Union general secretary Wayne Butson said KiwiRail jobs on the West Coast were secure, even though there were no trains for the duration of the closure as staff would be redeployed to help contractors repair the damaged infrastructure, between Cass and Springfield.

However, he was disappointed with the extent of firefighting at the weekend.

"I don't understand how helicopters with buckets and fire crews ignored valuable infrastructure," Butson said.

"I don't understand how it was allowed to sustain the damage.

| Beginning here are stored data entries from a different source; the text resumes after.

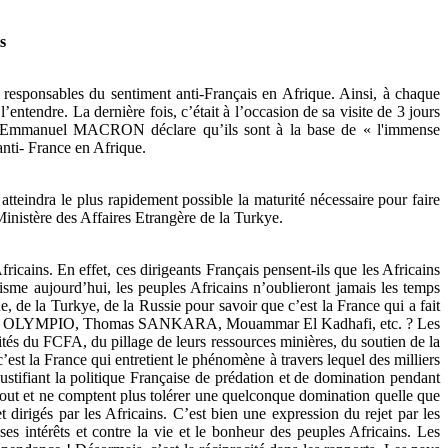
s
e responsables du sentiment anti-Français en Afrique. Ainsi, à chaque
entendre. La dernière fois, c’était à l’occasion de sa visite de 3 jours
, Emmanuel MACRON déclare qu’ils sont à la base de « l'immense
nti- France en Afrique.
tteindra le plus rapidement possible la maturité nécessaire pour faire
Ministère des Affaires Etrangère de la Turkye.
icains. En effet, ces dirigeants Français pensent-ils que les Africains
lisme aujourd’hui, les peuples Africains n’oublieront jamais les temps
, de la Turkye, de la Russie pour savoir que c’est la France qui a fait
Sylvanus OLYMPIO, Thomas SANKARA, Mouammar El Kadhafi, etc. ? Les
ités du FCFA, du pillage de leurs ressources minières, du soutien de la
’est la France qui entretient le phénomène à travers lequel des milliers
 justifiant la politique Française de prédation et de domination pendant
bout et ne comptent plus tolérer une quelconque domination quelle que
dirigés par les Africains. C’est bien une expression du rejet par les
s intérêts et contre la vie et le bonheur des peuples Africains. Les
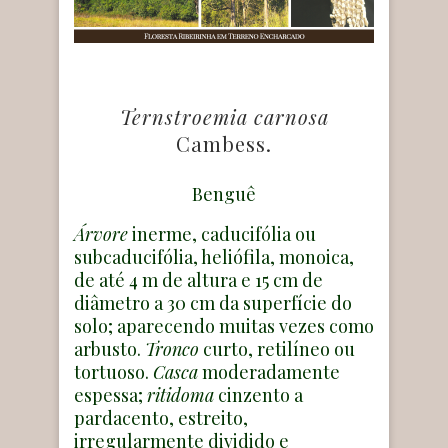
Ternstroemia carnosa
Cambess.
Benguê
Árvore
inerme, caducifólia ou
subcaducifólia, heliófila, monoica,
de até 4 m de altura e 15 cm de
diâmetro a 30 cm da superfície do
solo; aparecendo muitas vezes como
arbusto.
Tronco
curto, retilíneo ou
tortuoso.
Casca
moderadamente
espessa;
ritidoma
cinzento a
pardacento, estreito,
irregularmente dividido e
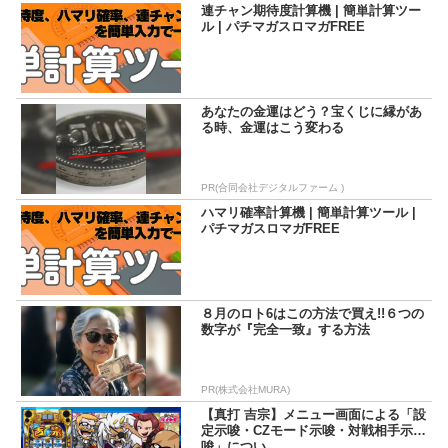
連チャン期待度計算機 | 簡単計算ツー
ル | パチマガスロマガFREE
あなたの金運はどう？宝くじに縁があ
る時、金運はこう変わる
PR(合同会社デジタルファーム )
ハマリ確率計算機 | 簡単計算ツール |
パチマガスロマガFREE
８月のロト6はこの方法で買え!!６つの
数字が『完全一致』する方法
PR(株式会社MURA)
【真打 吉宗】メニュー画面による「設
定示唆・CZモード示唆・対戦相手示
唆」につい...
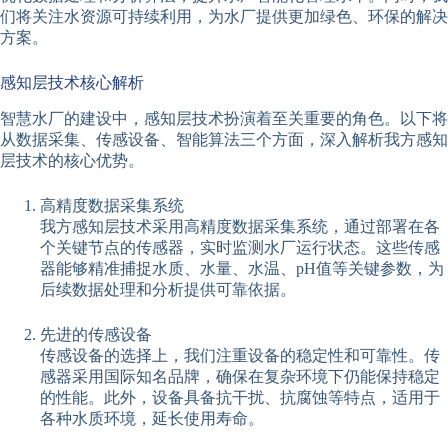
们将关注水资源可持续利用，为水厂提供更加绿色、环保的解决
方案。
感知层技术核心解析
智慧水厂的建设中，感知层技术扮演着至关重要的角色。以下将
从数据采集、传感设备、智能算法三个方面，深入解析我方感知
层技术的核心优势。
高精度数据采集系统
我方感知层技术采用高精度数据采集系统，通过部署在各
个关键节点的传感器，实时监测水厂运行状态。这些传感
器能够精准捕捉水质、水量、水温、pH值等关键参数，为
后续数据处理和分析提供可靠依据。
先进的传感设备
传感设备的选择上，我们注重设备的稳定性和可靠性。传
感器采用国际知名品牌，确保在复杂环境下仍能保持稳定
的性能。此外，设备具备抗干扰、抗腐蚀等特点，适用于
各种水质环境，延长使用寿命。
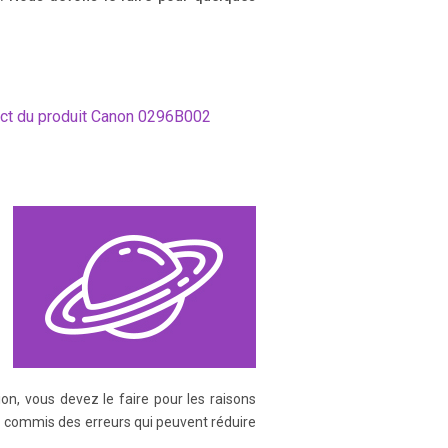
..........................................
ect du produit Canon 0296B002
55 (Customizing the Picture S tyle)
ook sharp Î p.88 ( f Aperture-
ion, vous devez le faire pour les raisons
e. Preventing Serious Injury or
vez commis des erreurs qui peuvent réduire
any batteries, power sources, and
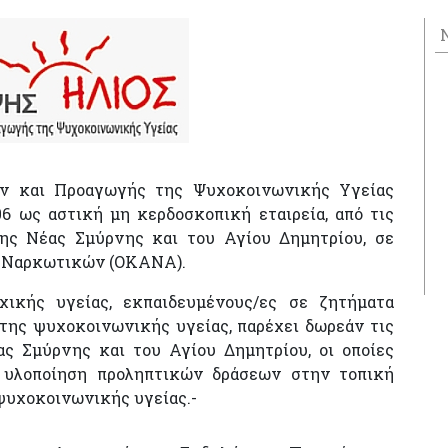
ν και Προαγωγής της Ψυχοκοινωνικής Υγείας
6 ως αστική μη κερδοσκοπική εταιρεία, από τις
ης Νέας Σμύρνης και του Αγίου Δημητρίου, σε
ν Ναρκωτικών (ΟΚΑΝΑ).
χικής υγείας, εκπαιδευμένους/ες σε ζητήματα
της ψυχοκοινωνικής υγείας, παρέχει δωρεάν τις
ς Σμύρνης και του Αγίου Δημητρίου, οι οποίες
ν υλοποίηση προληπτικών δράσεων στην τοπική
ψυχοκοινωνικής υγείας.-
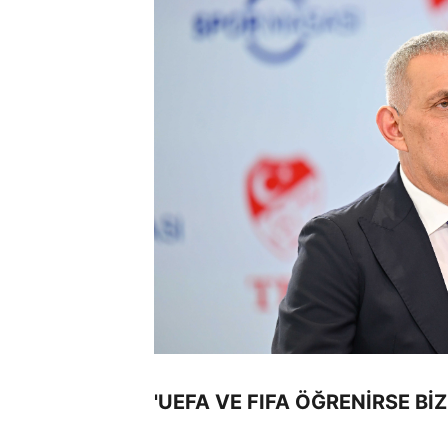
'UEFA VE FIFA ÖĞRENİRSE Bİ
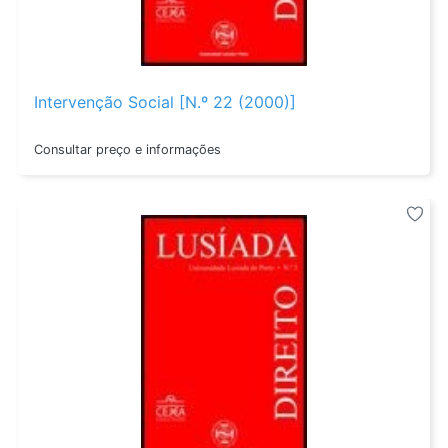
Intervenção Social [N.º 22 (2000)]
Consultar preço e informações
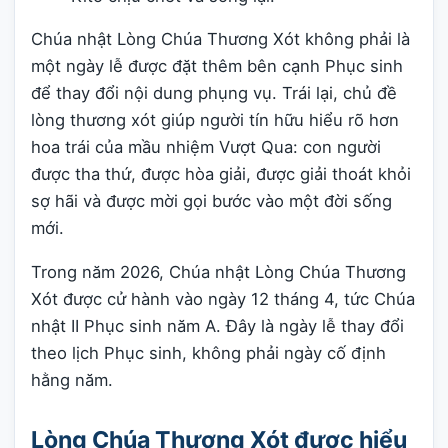
Chúa nhật Lòng Chúa Thương Xót không phải là
một ngày lễ được đặt thêm bên cạnh Phục sinh
để thay đổi nội dung phụng vụ. Trái lại, chủ đề
lòng thương xót giúp người tín hữu hiểu rõ hơn
hoa trái của mầu nhiệm Vượt Qua: con người
được tha thứ, được hòa giải, được giải thoát khỏi
sợ hãi và được mời gọi bước vào một đời sống
mới.
Trong năm 2026, Chúa nhật Lòng Chúa Thương
Xót được cử hành vào ngày 12 tháng 4, tức Chúa
nhật II Phục sinh năm A. Đây là ngày lễ thay đổi
theo lịch Phục sinh, không phải ngày cố định
hằng năm.
Lòng Chúa Thương Xót được hiểu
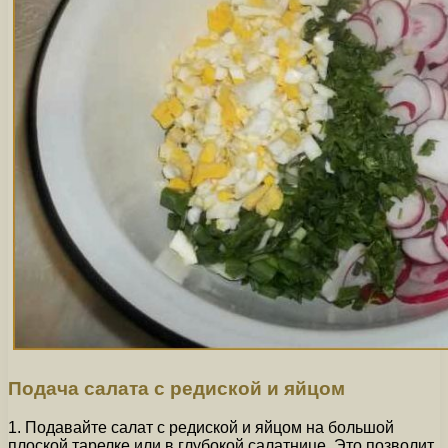
Подача салата с редиской и яйцом
1. Подавайте салат с редиской и яйцом на большой
плоской тарелке или в глубокой салатнице. Это позволит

They don't allow houses to burn."

Butson said each rail viaduct on the Midland Line had a reservoir adjacent to it.

Kiwi Rail also had high capacity pumps at Springfield which were never utilised.

"They were not moved out of the sheds."

As a result of the fire, coal from the Stockton open-cast mine was being stockpiled at Ngakawau, and the Tranz Alpine tourist trains cancelled until at least April.

Butson said he thought the six weeks estimated by Kiwi Rail to reopen the line was "extremely optimistic".

Three days ago Kiwi Rail group manager Todd Moyle said it was "grateful to the New Zealand Fire Service and the Department of Conservation for their amazing work over the weekend to bring this 300ha fire under control".